== The tasks ==
1. From the passage on McCartney's song about Lennon, return the part that starts at the words "He wrote the" and ends after the words "not miss it.", copied exactly.
2. Using the passage on McCartney's song about Lennon, decide whether each statement agrees with it, answering yes or no and quoting the deciding words: (a) McCartney made his remarks to Playboy in 1984; (b) McCartney described Ram as his first solo album; (c) Lennon failed to notice the reference to him.

== Given passage ==
<<<<

Paul McCartney admitted he wrote a song directed at John Lennon and Yoko Ono
Relations between McCartney and Lennon had so degraded by the 1970s that they began expressing their frustrations through song. McCartney said Lennon’s political preaching began to grate on his nerves.
“I was looking at my second solo album, Ram, the other day and I remember there was one tiny little reference to John in the whole thing,” McCartney told Playboy in 1984 (per Beatles Interviews). “He’d been doing a lot of preaching, and it got up my nose a little bit.”
He wrote the song “Too Many People” about Lennon and Ono.
“In one song, I wrote, ‘Too many people preaching practices,’ I think is the line. I mean, that was a little dig at John and Yoko. There wasn’t anything else on it that was about them. Oh, there was ‘You took your lucky break and broke it in two.’”
John Lennon reacted angrily to the Paul McCartney song
While the reference was relatively vague, Lennon did not miss it.

>>>>

== Data provided ==

<<<<

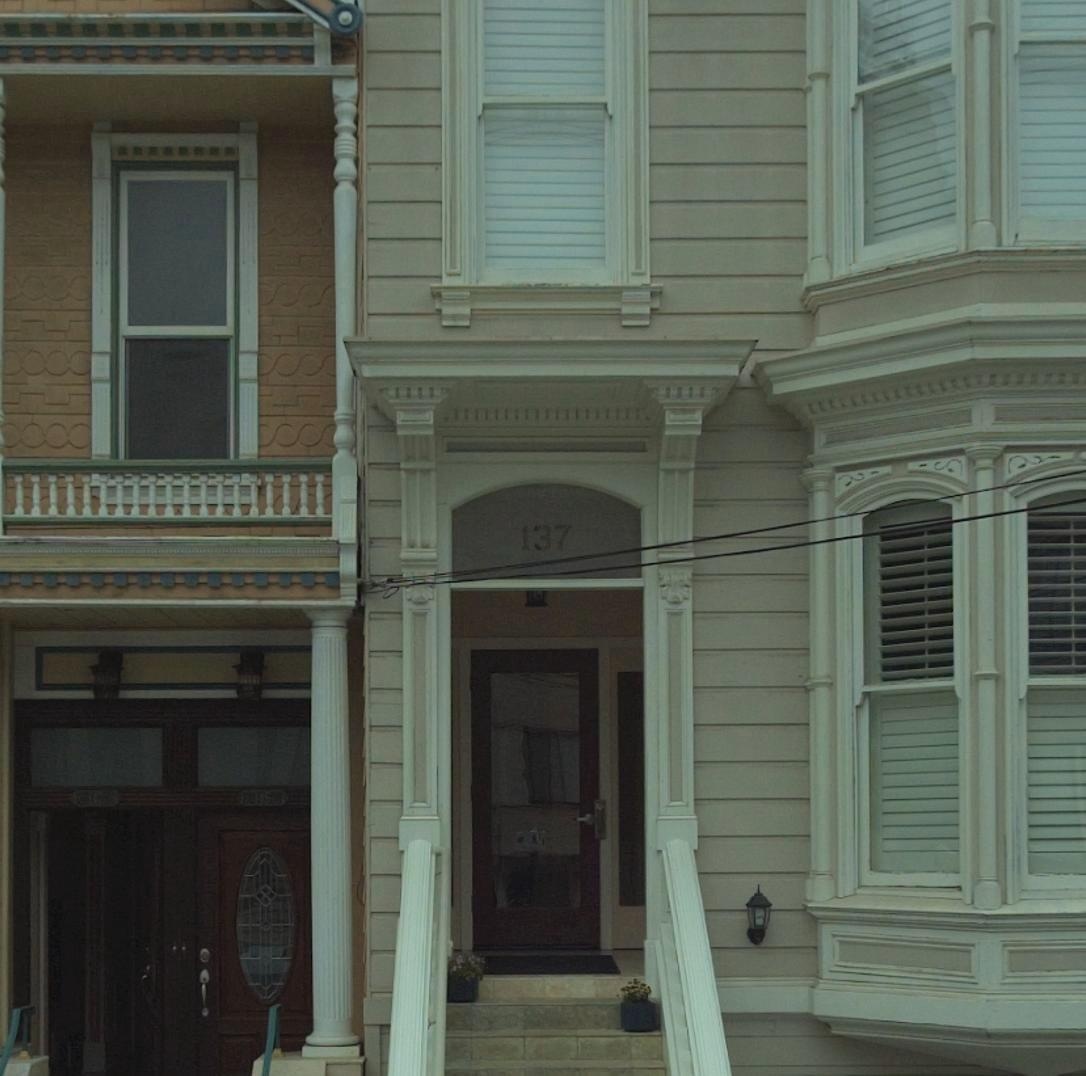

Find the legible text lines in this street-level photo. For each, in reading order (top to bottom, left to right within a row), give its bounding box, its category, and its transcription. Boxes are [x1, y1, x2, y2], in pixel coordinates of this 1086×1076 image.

[518, 522, 574, 554] StreetNumber: 137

>>>>

== Answers for the tasks ==
1.
He wrote the song “Too Many People” about Lennon and Ono.
“In one song, I wrote, ‘Too many people preaching practices,’ I think is the line. I mean, that was a little dig at John and Yoko. There wasn’t anything else on it that was about them. Oh, there was ‘You took your lucky break and broke it in two.’”
John Lennon reacted angrily to the Paul McCartney song
While the reference was relatively vague, Lennon did not miss it.

2.
(a) Yes. The passage says "McCartney told Playboy in 1984."
(b) No. McCartney called it "my second solo album, Ram."
(c) No. The passage states "Lennon did not miss it."